The original code the Navajos created at Camp Pendleton, California, had approximately 200 terms and grew to over 400 by war's end, Cowboy said.

"In training, all the codes had to be memorized. On the battlefield, the code was never written down, it was always spoken," she said, "And the code talkers could communicate in 20 seconds what took the technology of that time 30 minutes to do."

The code devised by the Navajo Marines was the only code in the history of American warfare that was never broken and helped the U.S. Marine Corps as they battled across the Pacific from 1942-1945.
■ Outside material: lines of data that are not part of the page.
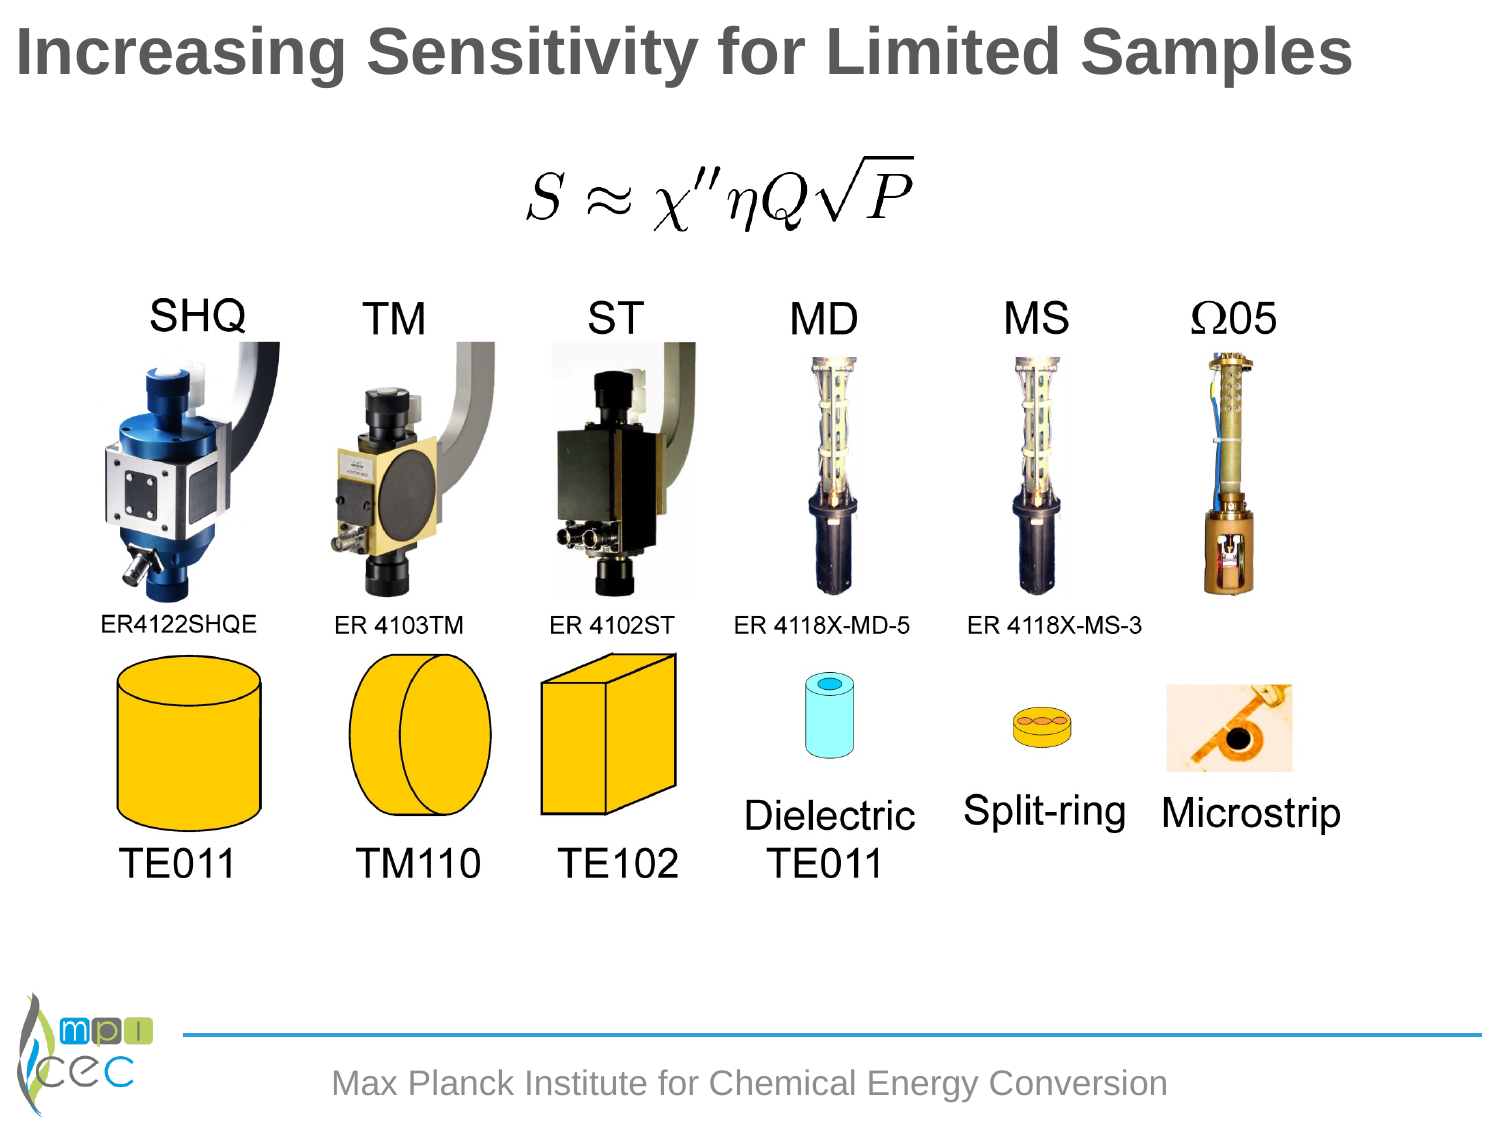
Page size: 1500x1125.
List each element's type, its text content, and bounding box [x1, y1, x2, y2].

picture [17, 991, 153, 1117]
picture [99, 298, 1340, 879]
picture [526, 156, 915, 233]
text_box Increasing Sensitivity for Limited Samples [0, 0, 1440, 95]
The battle of Iwo Jima is one of the finest examples of the code talker's proficiency. During that battle, six Navajo Code Talkers sent over 800 messages without error. Cowboy said that according to Maj. Howard Conner, the Fifth Marine Division's Signal Officer, 'The entire operation was directed by Navajo code. . . During the two days that followed the initial landings, I had six Navajo radio nets working around the clock . . . They sent and received over 800 messages without an error. Were it not for the Navajo Code Talkers, the Marines never would have taken Iwo Jima.'

Following World War II, the code talkers were ordered to keep the code a secret in case America needed to use the code again - which it did on a small scale in the Korean and Vietnam conflicts.
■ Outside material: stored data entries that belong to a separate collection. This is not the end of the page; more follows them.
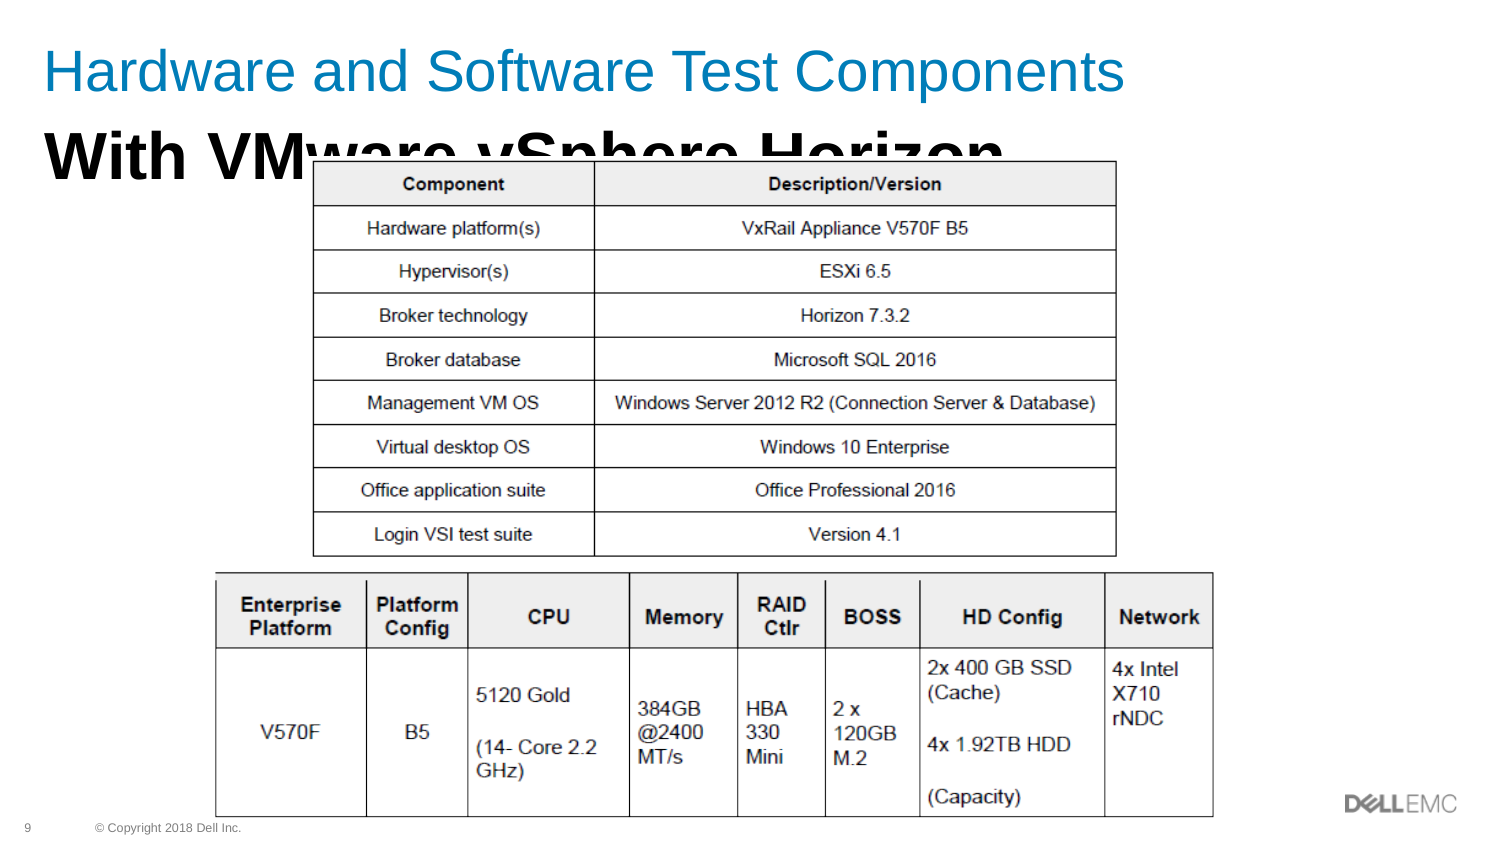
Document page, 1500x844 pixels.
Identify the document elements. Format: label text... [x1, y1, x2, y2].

title Hardware and Software Test Components [43, 40, 1388, 105]
subtitle With VMware vSphere Horizon [44, 112, 1388, 148]
picture [1345, 793, 1457, 814]
picture [202, 155, 1229, 835]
The code talkers remained silent about their time as Marines until 1968 when the code was declassified, Cowboy said.

Although neither of her biological grandfathers were Code Talkers, Cowboy explained that in the Navajo tradition an elder in the tribe is considered a grandfather to all through the Navajo clanship.

Those stories about her grandfathers are what inspired her to enlist in the Army and continue the American Indian tradition of military service.

"The stories carried a message of perseverance, strength, tradition, teamwork, and survival that I have embraced and leaned on in my own career," she said.

In her closing remarks Cowboy quoted John Brown, Jr., one of the original code talkers who spoke on behalf of the Navajo Code Talkers in front of the members of Congress and the United States Marine Corps, who said, "We have seen much in our lives; we have experienced war and peace; we know the value of freedom and democracy that this great nation embodies. But, our experiences have also shown us how fragile these things can be, and how we must stay ever vigilant to protect them. As code talkers - as Marines - we did our part to protect these values. It is my hope that our young people will carry on this honorable tradition as long as the grass shall grow and the rivers flow".

"And to the American Indians Soldiers," she added, "Be proud of your culture, never forget who you are, and where you come from."